Schmoozin’ (or not)

skijumpOh, c’mon, it’ll be fun! And it was fun. But. It was a usability association event and my boss wanted to go and all of us on the team are association members but most of us turn into pumpkins not too long after the work day ends, so dragging us out at night is not easy. I shouldn’t really speak for the others on my team but we’re known as the geriatric group so you can just figger. A couple of us replied that we would be up for it as a group, i.e., none of this solo stuff. When you attend something like that alone, you have to schmooze and we all are not particularly crazy about schmoozing. I’m not sure it bothers the boss but he is a rather singular person (don’t ask). But yaknow, we are all computer-type people. We sit in nice clean, quiet cubicles and read and write code and very very specific specifications for how web pages, et al, should will work. I mean, we can blather on about what we’re doing at great length. The problem is, who the heck would want to hear about it? And the *rest* of my life — including my employment history — is just so weird, I never know where the heck to start!

So each one of us, all on our own, managed to arrive “fashionably” late. You know. To minimize the schmoozing time before the presentation. And wouldn’t you know? Of all people, *I*, yer own favo-rite blahgger, ended up schmoozing a bit. With a very talented young woman that I once did a school project with and a couple other people. And I managed to avoid another er, not-so-talented young woman that I managed to avoid doing school projects with.

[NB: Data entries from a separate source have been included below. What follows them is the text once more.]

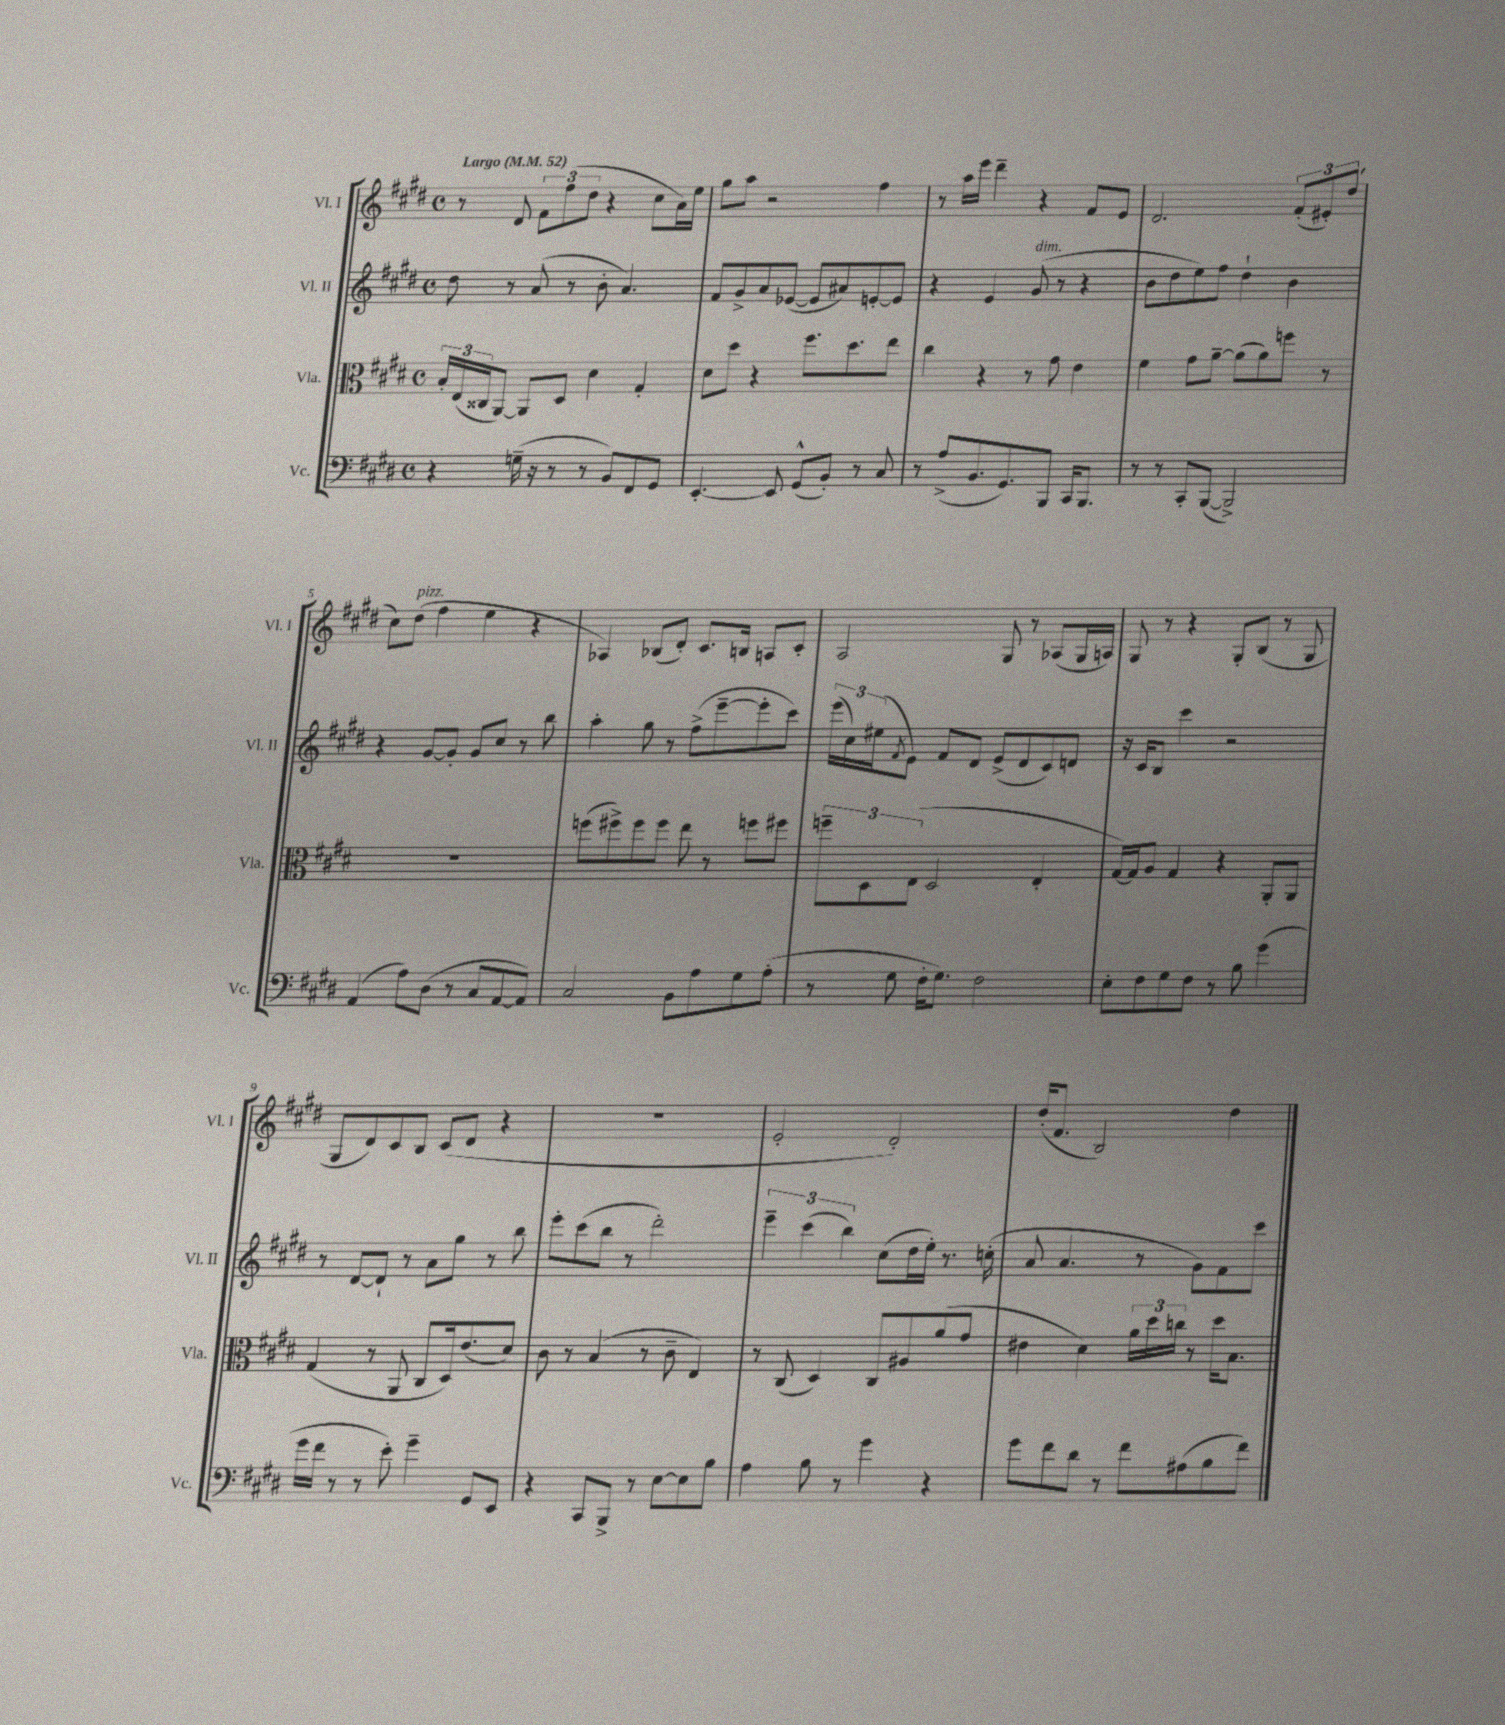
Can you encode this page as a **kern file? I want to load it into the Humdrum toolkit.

**kern	**kern	**kern	**kern
*staff4	*staff3	*staff2	*staff1
*clefF4	*clefC3	*clefG2	*clefG2
*k[f#c#g#d#]	*k[f#c#g#d#]	*k[f#c#g#d#]	*k[f#c#g#d#]
*M4/4	*M4/4	*M4/4	*M4/4
*met(c)	*met(c)	*met(c)	*met(c)
*MM52	*MM52	*MM52	*MM52
4r	24B'	8dd#	8r
.	(24E	.	.
.	24C##	.	.
.	[8AA)	8r	8d#
(16G~	8AA]	(8a	12f#
16r	.	.	.
.	.	.	(12ff#
8r	8D#	8r	.
.	.	.	12dd#
8r	4d#	8b'	4r
8BB)	.	4.a)	.
8FF#	4G#'	.	8cc#
8GG#	.	.	16a)
.	.	.	16ee
=	=	=	=
[4.EE'	8d#	8f#	8gg#
.	8dd#	8g#^	8aa
.	4r	8a	2r
8EE]	.	([8e-	.
(8GG#^^	8.ff#	8e-]	.
8BB')	.	8a#)	.
.	8.dd#	.	.
8r	.	[8e'	4ff#
8C#	8ee	8e]	.
=	=	=	=
8r	4cc#	4r	8r
(8A^	.	.	16aa
.	.	.	16eee
8.BB	4r	4e	4ddd#~
8.GG#)	.	.	.
.	8r	(8g#	4r
8BBB	8g#	8r	.
16CC#	4e	4r	8f#
8.BBB	.	.	.
.	.	.	8e
=	=	=	=
8r	4f#	8b	2.d#
8r	.	8dd#	.
8CC#'	8g#	8ee)	.
([8BBB	[8a~	8ff#	.
2BBB^])	(8a]	4dd#`	.
.	8a)	.	.
.	8ff	4b	(12f#'
.	.	.	12e#')
.	8r	.	.
.	.	.	(12dd#
=	=	=	=
(4AA	1r	4r	8cc#)
.	.	.	(8dd#
8A)	.	[8g#	4ff#
(8D#	.	8g#']	.
8r	.	8g#	4ee
8C#	.	8cc#	.
[8AA	.	8r	4r
8AA])	.	8bb	.
=	=	=	=
2C#	(8ff	4aa'	4A-)
.	8ff#^)	.	.
.	8ff#	8gg#	(8B-
.	8ff#	8r	8d#')
8BB	8ee	(8ff#^	8.c#
8A	8r	[8eee~	.
.	.	.	16B
8G#	8ff	8eee']	8A
(8A'	8ff#	8ccc#)	8c#'
=	=	=	=
8r	12ff~	(24eee	2A
.	.	24cc#)	.
.	12D#	(24ee#	.
.	.	8qf#	.
8G#	.	8e)	.
.	(12E	.	.
16F#'	2D#	8f#	.
8.G#)	.	.	.
.	.	8d#	.
2F#	.	(8e^	8G#
.	.	8d#	8r
.	4E'	8c#)	(8A-
.	.	8d	16G#
.	.	.	16A)
=	=	=	=
8E'	[16G#)	16r	8G#
.	16G#]	16c#	.
8F#	8A	8B	8r
8G#	4G#	4ccc#	4r
8F#	.	.	.
8r	4r	2r	8G#'
8B	.	.	(8B
(4g#	8AA'	.	8r
.	8AA	.	8G#
=	=	=	=
16g#	(4G#	8r	8G#
16f#	.	.	.
8r	.	[8d#	8d#)
8r	8r	8d#`]	8c#
8e')	8AA	8r	8B
4g#~	8C#	8a	(8c#
.	16D#)	8gg#	8d#
.	(8.e	.	.
8GG#	.	8r	4r
8EE	8d#)	8bb	.
=	=	=	=
4r	8c#	8eee'	1r
.	8r	(8ccc#	.
8CC#	(4B	8bb	.
8BBB^	.	8r	.
8r	8r	2ddd#')	.
[8E	8c#~	.	.
8E]	4E)	.	.
8B	.	.	.
=	=	=	=
4A	8r	6eee~	2e'
.	(8C#	.	.
.	.	(6ccc#	.
8B	4D#)	.	.
.	.	6bb)	.
8r	.	.	.
4g#	8C#	(8cc#	2d#')
.	8A#	16dd#	.
.	.	16ee')	.
4r	(8a	8.r	.
.	8g#	.	.
.	.	(16cc'	.
=	=	=	=
8g#	4e#	8a	(16dd#'
.	.	.	8.f#
8f#	.	4.a	.
8d#	4d#)	.	2B)
8r	.	.	.
8f#	24a	8r	.
.	24dd#	.	.
.	24cc	.	.
(8A#	8r	8g#)	.
8B	16dd#	8f#	4dd#
.	8.B	.	.
8f#)	.	8ccc#	.
==	==	==	==
*-	*-	*-	*-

I will have to figger out some schmoozing strategies. Maybe it’s just that we’re *all* standing around looking awkward. It’s easiest for me to talk to strangers when I am *doing* something. Besides looking awkwardly around and twiddling my thumbs, that is. If I can do something constructive with my camera and/or laptop and/or iPhone or whatever, I have a role and I can either watch silently from my geeky little perch or engage anyone with questions about me without me having to be the center of focus. Er, not that most of the people at tonight’s event don’t have similar types of technology available to them… Or difficulties with schmoozing… Or… Hmm, maybe we need to redesign these events to make them more, well, you know, usable. Organize things so that people interact without having to work at it. How… I’m thinking and I am not thinking about those darn ice-breaker games. Those don’t work for those of us who just want to be *home* in the evening. At least not for me.

Do y’all like to schmooze? Or not? If you do, what are your strategies? If you don’t, well, how do you manage these events? Or are you a natural?

3 Responses to “Schmoozin’ (or not)”

  1. Margaret Says:

    I don’t necessarily like to schmooze; situations with people just standing around awkwardly make me uncomfortable. HOWEVER, everyone tells me that I’m very good at it; 29 years of teaching make me conversational, I guess. I try to get people talking about themselves, whatever they’re interested in. I hunt for common ground and put in my two cents worth when appropriate. I make little quips or sarcastic comments and laugh at myself. It seems to work pretty well, mostly. But it is hard work at times–I feel very anti-social after work after a day of dealing with constant people. I’m OK when I’m on stage in the classroom, but I don’t do many social events in the evenings. (too weary)

  2. Jay Says:

    I am not really good at small talk, and find that I lean on my significant other, who is, or end up talking to one person for a long time (and then feel that they probably want to escape).

  3. Dog Mom Says:

    Hm. I find that I can do pretty well at “phone-schmoozing”, but that’s always for limited periods of time and generally consists of inanities. Lately, there’ve been questions about how business has been going (!), which means finding diplomatic ways of stating “we’ve been quoting out the wazoo, but no one’s ordering anything”. Especially with GM with one foot on the proverbial banana peel and the other in the grave – that means that their Weld Tool Center just up the street – our biggest customer – which just laid off approx 1/3 of its workforce may not be our biggest customer for too much longer. Which then adds more strain to the garden-variety phone-schmoozing…

    Like Margaret, I try to find something in what my customer says that i can glom onto and let THEM do the talking. Sometimes, just making the other person feel like The Most Important Person in the Room while s/he is in your presence is enough to get THEM on a roll so all you have to do is play the “supporting role”. I guess that’s how I’ve managed to get a few customers to *ask* for ME (of all people) when they call! And it’s been totally unintentional!!! (Am I complaining? Absolutely NOT! 8) ).